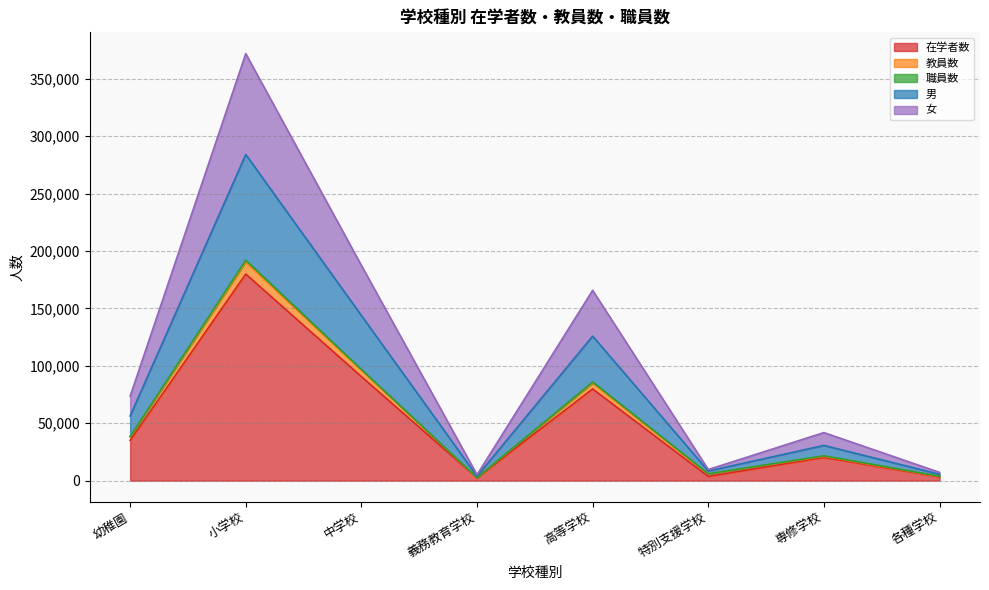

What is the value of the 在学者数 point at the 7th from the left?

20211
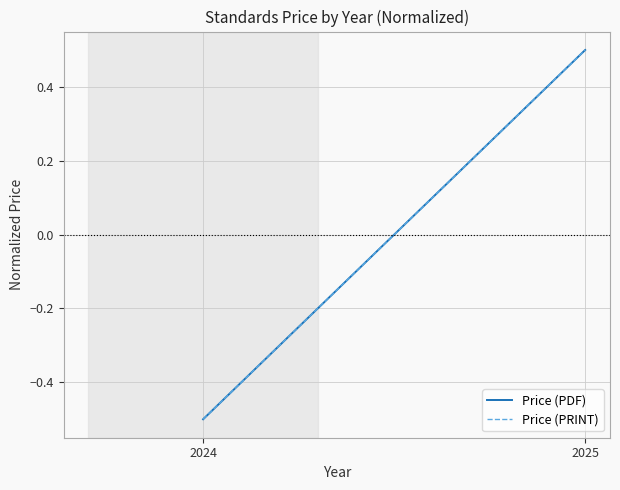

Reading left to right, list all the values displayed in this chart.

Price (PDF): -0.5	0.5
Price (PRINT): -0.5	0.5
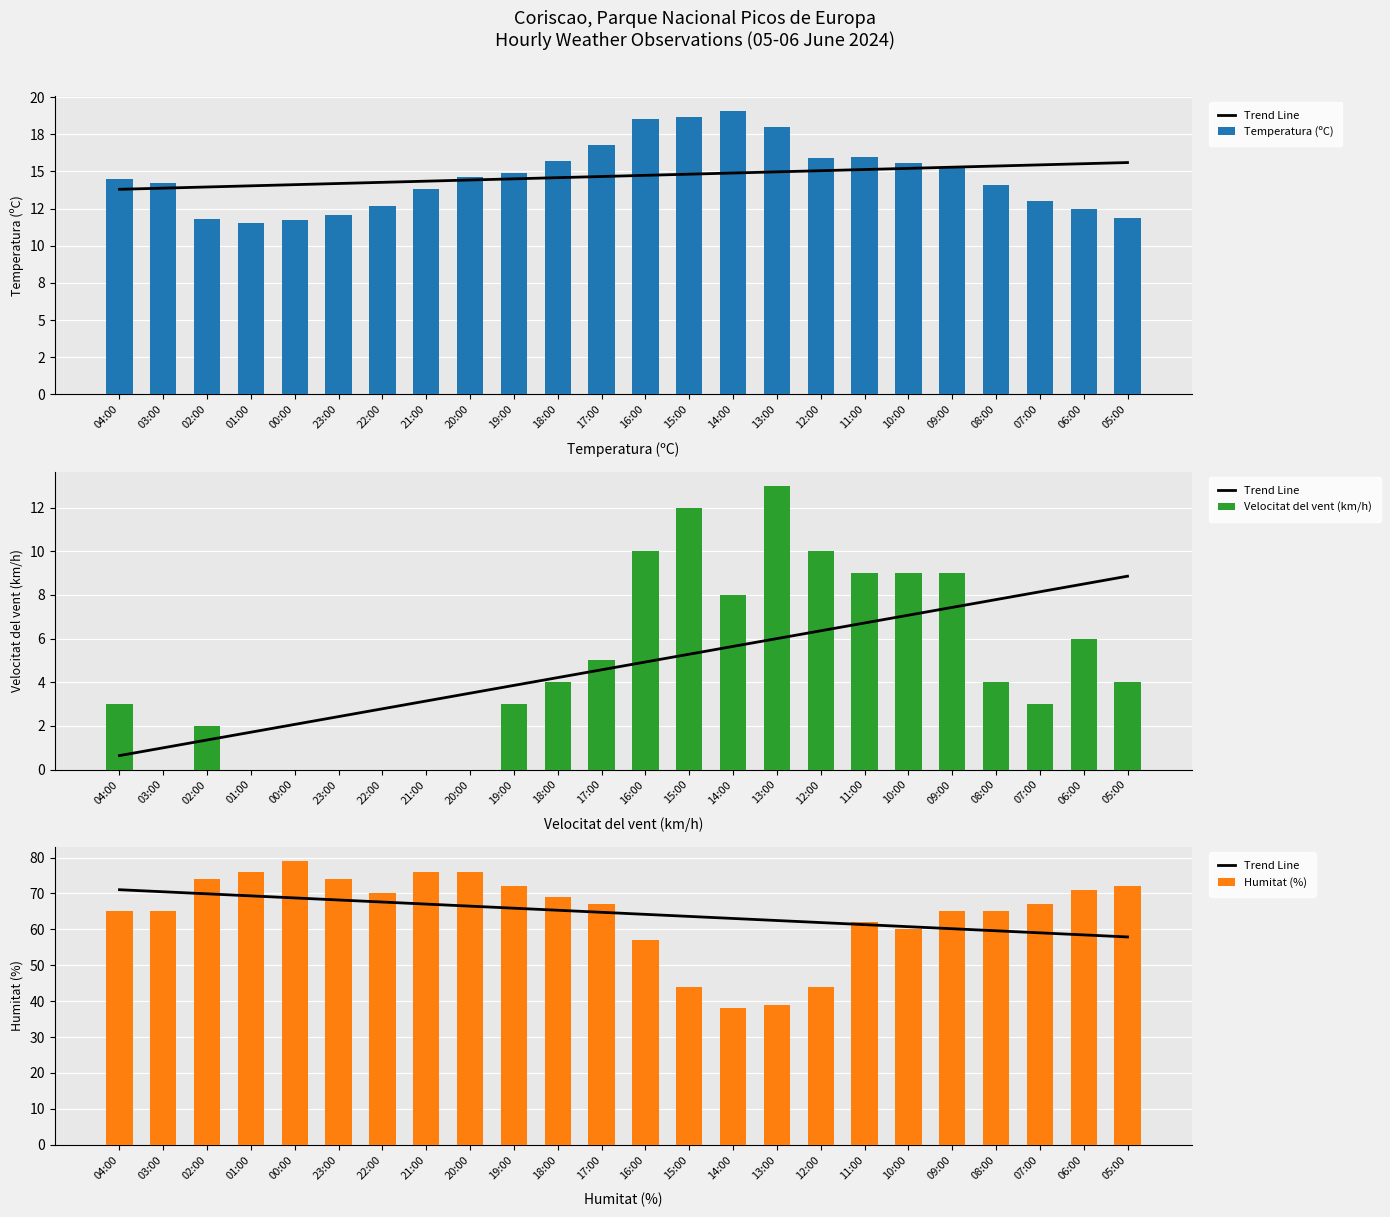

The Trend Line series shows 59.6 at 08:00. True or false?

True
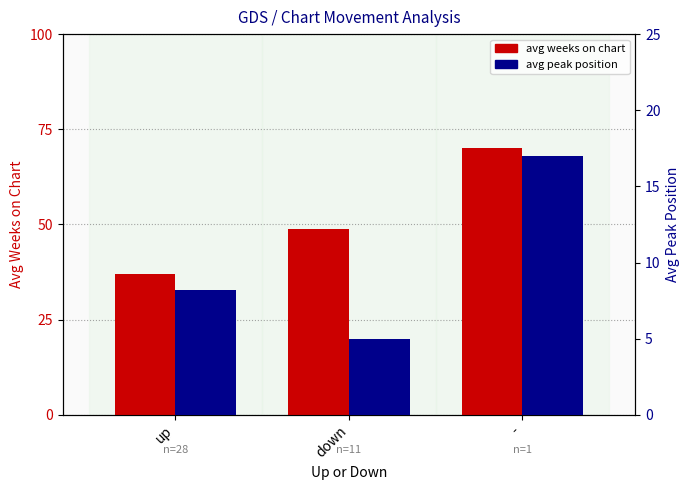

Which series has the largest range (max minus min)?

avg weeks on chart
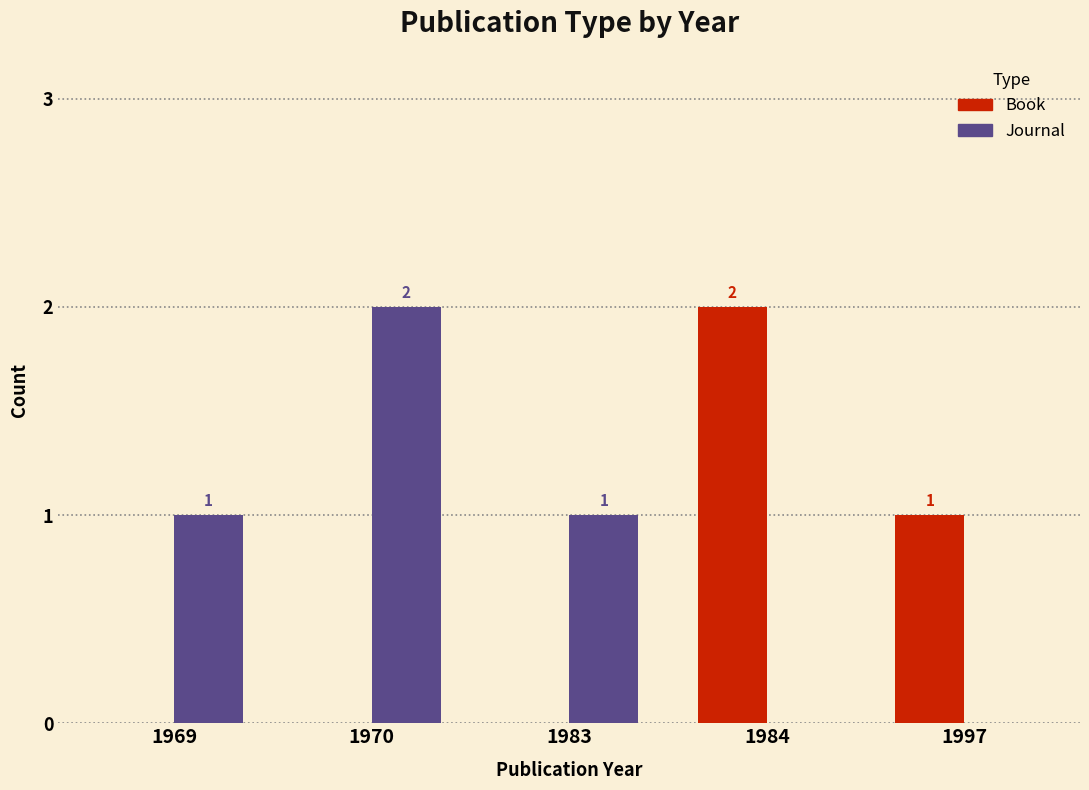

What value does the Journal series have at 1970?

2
——
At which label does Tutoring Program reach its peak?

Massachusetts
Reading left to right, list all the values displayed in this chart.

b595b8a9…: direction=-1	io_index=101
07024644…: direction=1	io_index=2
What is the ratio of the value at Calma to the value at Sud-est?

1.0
——
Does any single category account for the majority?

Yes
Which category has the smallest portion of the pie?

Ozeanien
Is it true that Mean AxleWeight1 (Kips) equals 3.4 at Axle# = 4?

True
——
> [About this task]
Pull out each line in the entries above that contains the word "What", and copy every such line in full.

> [Result for this exercise]
What is the value of the 在学者数 point at the 7th from the left?
What value does the Journal series have at 1970?
What is the ratio of the value at Calma to the value at Sud-est?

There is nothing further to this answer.